Monday, 31 October 2016

Weighted Votes: A summary of the arguments

The purpose of democracy is to make our legislators focus on the happiness of the greatest number. The better the electoral system does that, the better it is.

Plurality voting systems, such as our current one, distort this process by making a small number of voters’ votes crucial and the vast majority irrelevant.

Weighted Votes is a proposal for a system that corrects that distortion. It makes it worth a party’s while to campaign, even in unwinnable seats. It makes it worth your while to vote for your preferred party, even in unwinnable seats. It corrects for unequal sizes of constituencies, it discourages tactical voting in favour of honest voting, it can retain the constituency link while avoiding having two classes of MP, and it creates near-perfect proportionality of representation.

The way it works is that, in an election, all votes cast for each party – whether in seats they won or seats they didn’t win – are counted and divided by the number of seats that party has; the result is called the party’s weighting. Their MPs, when they vote in a parliamentary division, then have their vote counted with that weight.

For example, in the 2015 election the Conservatives got 331 seats for 11,334,920 votes, so each Conservative MP would get a vote worth 11,334,920 divided by 331, or 34,244, to cast in the division lobby. Likewise, every Labour MP's vote would be worth 40,290, SNP 25,972 and LibDem 301,986.

This can be combined with any electoral system – STV, AV+, pure list systems, Score Voting, whatever – as those systems are about who gets chosen to be a representative, while Weighted Votes is about how influential that representative is.

I am going to lay out my arguments for WV. I will start with some philosophical underpinnings, because I think decisions about electoral systems need to to be based on things like what democracy is for and why voter equality matters.

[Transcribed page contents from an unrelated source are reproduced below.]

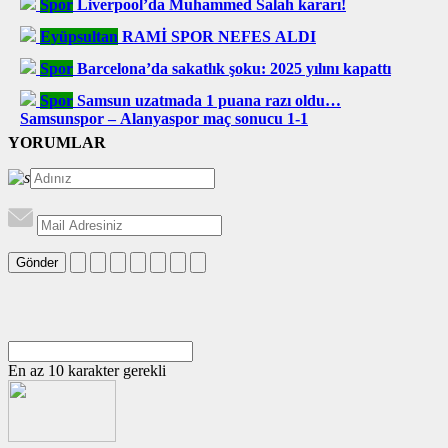
Spor
Liverpool’da Muhammed Salah kararı!
Eyüpsultan
RAMİ SPOR NEFES ALDI
Spor
Barcelona’da sakatlık şoku: 2025 yılını kapattı
Spor
Samsun uzatmada 1 puana razı oldu…
Samsunspor – Alanyaspor maç sonucu 1-1
YORUMLAR
Gönder
En az 10 karakter gerekli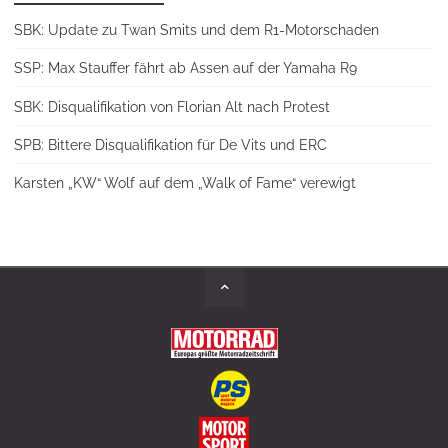
SBK: Update zu Twan Smits und dem R1-Motorschaden
SSP: Max Stauffer fährt ab Assen auf der Yamaha R9
SBK: Disqualifikation von Florian Alt nach Protest
SPB: Bittere Disqualifikation für De Vits und ERC
Karsten „KW“ Wolf auf dem „Walk of Fame“ verewigt
Back
to
Top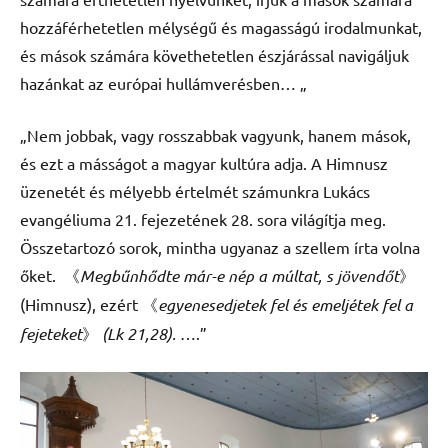
hozzáférhetetlen mélységű és magasságú irodalmunkat,
és mások számára követhetetlen észjárással navigáljuk
hazánkat az európai hullámverésben… „
„Nem jobbak, vagy rosszabbak vagyunk, hanem mások,
és ezt a másságot a magyar kultúra adja. A Himnusz
üzenetét és mélyebb értelmét számunkra Lukács
evangéliuma 21. fejezetének 28. sora világítja meg.
Összetartozó sorok, mintha ugyanaz a szellem írta volna
őket. 《
Megbűnhődte már-e nép a múltat, s jövendőt
》
(Himnusz), ezért 《
egyenesedjetek fel és emeljétek fel a
fejeteket
》
(Lk 21,28).
….”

Once I’ve done that, I will then describe the system in more detail, along with what its good effects would be.

Sunday, 30 October 2016

On Weighted Voting

The purpose of this modest series is to propose a form of Proportional Representation that has not had a great deal of attention, but which I think has so many advantages that we should be seriously advocating it above all others.

I will start by analysing why we want democracy at all, and then why proportionality is the right way to do it. Then, on that basis, I will describe the Weighted Votes (WV) system, explain its benefits, and suggest how it might be implemented.

In brief, the Weighted Votes system applies to votes in parliament. Rather than making the number of MPs for a party reflect their share of the vote in the country, it makes their parliamentary voting strength equal their votes in the country.

I will put up a new post at noon every day from tomorrow, Monday 31st October until Saturday 5th November. The following week I will start to post a series of objections to WV, along with my responses to them.